Greg Urban owns Wild Greg's Saloon, and tells FOX 9 the mandate unfairly targets the hospitality industry.

"Here we are, two years later, going on to the third year, and we are still facing restrictions that target us and only us. We just don't think it's fair," said Urban. 

Greg Urban, Wild Greg's Saloon owner

Francis Rondoni is one of the attorneys representing the group of business owners. 

"Jacob Frey does not have the power to do what he did. You cannot just act by edict or fiat, as they say. There's a legislative process that has to occur and he bypassed that," said Rondoni. 

He insists his clients aren't anti-vaccine, and just want to be treated the same as other businesses in the city. On top of that, there's the issue of enforcement. 

"To put bar owners in a situation where they are arguing with patrons about whether they can get in or not is also a safety issue," said Rondoni. 

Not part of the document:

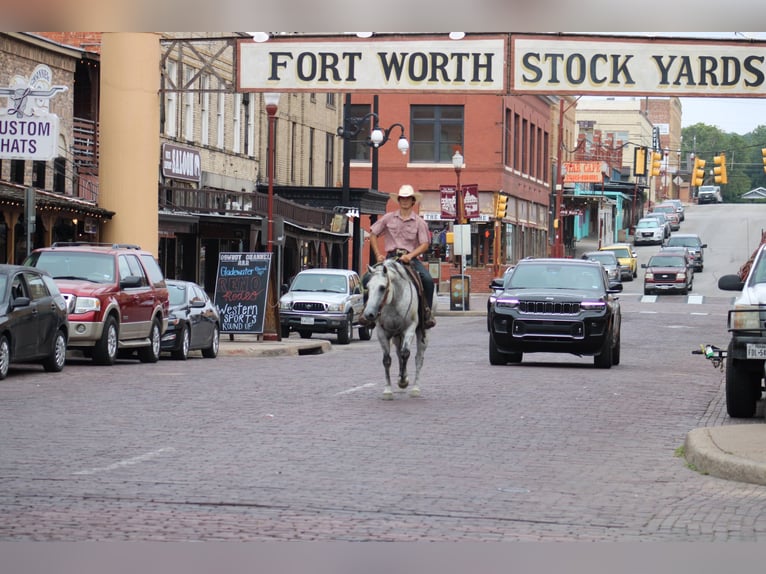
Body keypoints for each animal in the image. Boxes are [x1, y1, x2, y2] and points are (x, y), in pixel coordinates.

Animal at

RELATED: Vaccine mandate has restaurant owners divided

City's response: ‘Keeping our hospitals from being overwhelmed'

In response to the lawsuit, Minneapolis City Attorney Jim Rowader sent FOX 9 the following statement: 

The varied course of this public health pandemic has shown that an effective response is rooted in a coordinated approach from all sectors of the city. The surge in transmission and infection caused by the Delta and Omicron variants renews this call to action. It is unfortunate that Plaintiffs are not interested in doing their part.  

We are extremely confident in the Mayor’s authority to enact this regulation – we are still in an emergency. The City Attorney’s Office will vigorously defend this prudent approach to ensuring public health and safety.

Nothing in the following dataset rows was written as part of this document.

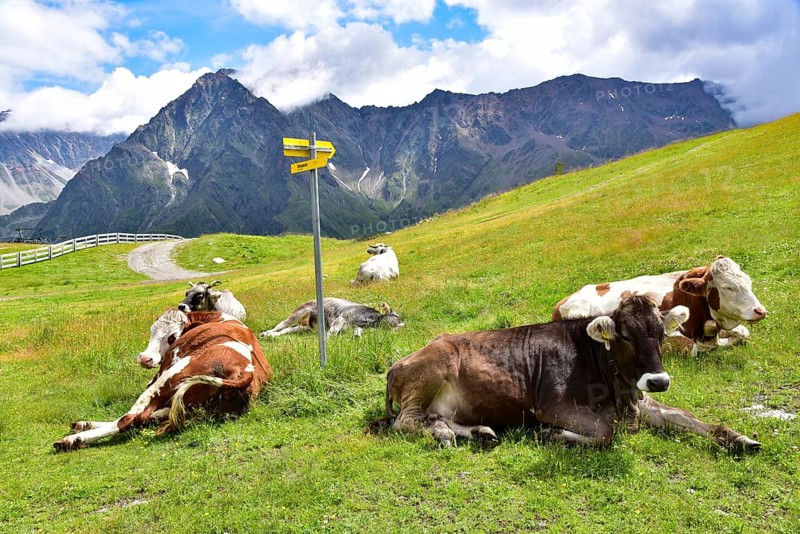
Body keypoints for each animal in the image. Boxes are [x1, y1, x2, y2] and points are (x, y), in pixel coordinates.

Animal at [54, 310, 272, 451]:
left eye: (172, 337)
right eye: (151, 330)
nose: (145, 358)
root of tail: (245, 372)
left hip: (171, 376)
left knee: (131, 418)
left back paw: (73, 440)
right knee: (142, 418)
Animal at [260, 298, 404, 338]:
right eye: (395, 315)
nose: (403, 325)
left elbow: (357, 332)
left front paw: (357, 336)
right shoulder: (340, 318)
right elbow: (333, 333)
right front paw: (327, 339)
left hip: (303, 327)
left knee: (286, 330)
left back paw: (271, 335)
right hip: (298, 313)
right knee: (282, 324)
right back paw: (266, 333)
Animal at [378, 295, 760, 453]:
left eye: (661, 334)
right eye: (625, 335)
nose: (658, 381)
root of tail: (397, 364)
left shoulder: (644, 400)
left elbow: (689, 418)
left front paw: (739, 438)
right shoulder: (552, 405)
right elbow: (606, 433)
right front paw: (553, 435)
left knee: (436, 420)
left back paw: (476, 432)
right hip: (430, 374)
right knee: (405, 423)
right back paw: (445, 435)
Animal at [551, 256, 767, 355]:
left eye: (748, 281)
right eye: (728, 287)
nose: (760, 311)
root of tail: (560, 304)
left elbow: (743, 333)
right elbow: (693, 347)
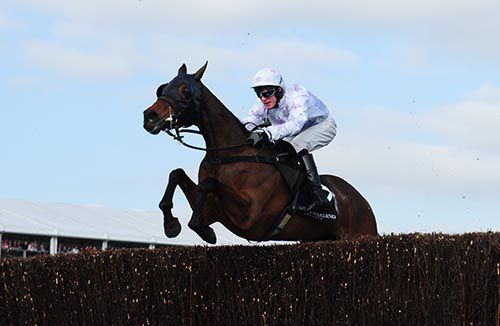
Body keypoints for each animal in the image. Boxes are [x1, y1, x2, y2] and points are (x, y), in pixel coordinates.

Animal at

The Office of Mayor Frey also sent FOX 9 a statement in response to the lawsuit: 

"Mayor Frey’s approach is straightforward: keep our hospitals from being overwhelmed and keep our valuable small businesses open. That is precisely why he moved forward with this temporary and flexible approach in anticipation of the rising case numbers and hospitalizations. Doing nothing in the face of clear public health data was not an option."

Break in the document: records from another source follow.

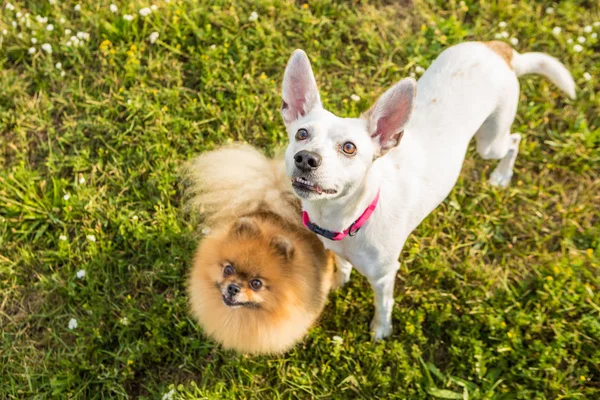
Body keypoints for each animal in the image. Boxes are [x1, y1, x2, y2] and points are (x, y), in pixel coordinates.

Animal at [282, 40, 576, 340]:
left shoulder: (384, 277)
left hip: (490, 142)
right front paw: (339, 281)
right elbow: (342, 264)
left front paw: (381, 331)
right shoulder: (336, 248)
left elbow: (383, 305)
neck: (350, 217)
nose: (305, 158)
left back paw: (502, 175)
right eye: (302, 134)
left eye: (349, 148)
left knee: (515, 140)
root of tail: (498, 48)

Timeline: COVID-19 in Minnesota

On March 13, 2020, Gov. Tim Walz issued an emergency executive order declaring a peacetime emergency in response to the COVID-19.

On March 16, 2020, Mayor Frey declared a local public health emergency due to COVID-19, invoking the emergency executive authority section of the Minneapolis Emergency Operations Plan which permits a mayor limited powers, including the authority to impose curfew hours and require certain businesses within the City of Minneapolis to temporarily close. However, the ordinance does not specifically allow the mayor to restrict the operations of restaurants.

On July 1, 2021, the statewide peacetime emergency was declared to have ended, but the City of Minneapolis has subsequently determined to extend its emergency declaration in order to provide a planned, phased elimination of its emergency regulations.